A head, in determining whether a disclosure of personal information constitutes an unjustified invasion of personal privacy, shall consider all the relevant circumstances, including whether,

(f) the personal information is highly sensitive;

[68] Based on my review of the personal information at issue, which includes the employee numbers of certain OLG employees, I am satisfied that the personal information is highly sensitive and that its disclosure could reasonably be expected to cause significant personal distress to the relevant individuals.[28] The appellant did not raise any factors in section 21(2) that favour disclosure and I find that none apply. As a result, subject to my findings regarding the OLG’s exercise of discretion, I find that the personal information in pages 250, 260, 261, 266, 282 and 290 is exempt from disclosure under section 49(b).

Issue E: Did the OLG exercise its discretion under sections 49(a) and 49(b)? If so, should the IPC uphold the exercise of discretion?

[69] The sections 49(a) and 49(b) exemptions are discretionary (the institution “may” refuse to disclose), meaning that the institution can decide to disclose information even if the information qualifies for exemption. An institution must exercise its discretion. On appeal, the IPC may determine whether the institution failed to do so.

[70] In addition, the IPC may find that the institution erred in exercising its discretion where, for example, it does so in bad faith or for an improper purpose, it takes into account irrelevant considerations, or it fails to take into account relevant considerations.

## Work task A
In the privacy appeal text, take the passage starting with "Issue E: Did" and going on through "failed to do so." and rewrite it with "agency" substituted for "institution".
## Work task B
According to the privacy appeal text, on which pages is the personal information found exempt from disclosure under section 49(b)?

## Material provided

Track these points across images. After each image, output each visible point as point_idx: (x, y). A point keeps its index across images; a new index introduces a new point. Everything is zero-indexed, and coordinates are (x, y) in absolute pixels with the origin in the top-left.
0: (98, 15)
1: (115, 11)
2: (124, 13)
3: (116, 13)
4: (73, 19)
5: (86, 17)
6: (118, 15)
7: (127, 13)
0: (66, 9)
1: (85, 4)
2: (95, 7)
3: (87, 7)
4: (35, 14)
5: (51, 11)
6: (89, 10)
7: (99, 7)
--
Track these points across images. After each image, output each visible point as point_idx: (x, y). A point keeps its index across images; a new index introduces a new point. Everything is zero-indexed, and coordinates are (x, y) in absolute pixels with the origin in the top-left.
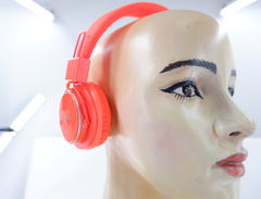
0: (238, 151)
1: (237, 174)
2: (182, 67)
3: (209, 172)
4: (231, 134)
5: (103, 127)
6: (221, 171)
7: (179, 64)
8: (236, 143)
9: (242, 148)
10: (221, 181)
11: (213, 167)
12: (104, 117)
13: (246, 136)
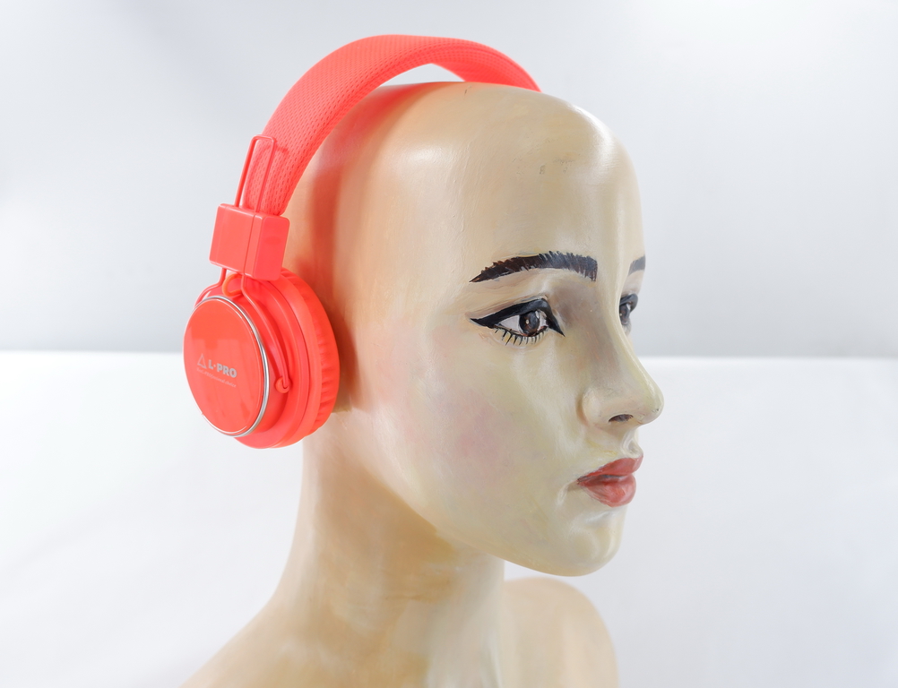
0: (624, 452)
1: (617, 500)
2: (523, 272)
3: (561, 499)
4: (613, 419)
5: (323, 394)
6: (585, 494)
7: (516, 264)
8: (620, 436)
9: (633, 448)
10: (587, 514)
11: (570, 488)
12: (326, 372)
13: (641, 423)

## Result A
Issue E: Did the OLG exercise its discretion under sections 49(a) and 49(b)? If so, should the IPC uphold the exercise of discretion?

[69] The sections 49(a) and 49(b) exemptions are discretionary (the agency “may” refuse to disclose), meaning that the agency can decide to disclose information even if the information qualifies for exemption. An agency must exercise its discretion. On appeal, the IPC may determine whether the agency failed to do so.

## Result B
Pages 250, 260, 261, 266, 282 and 290.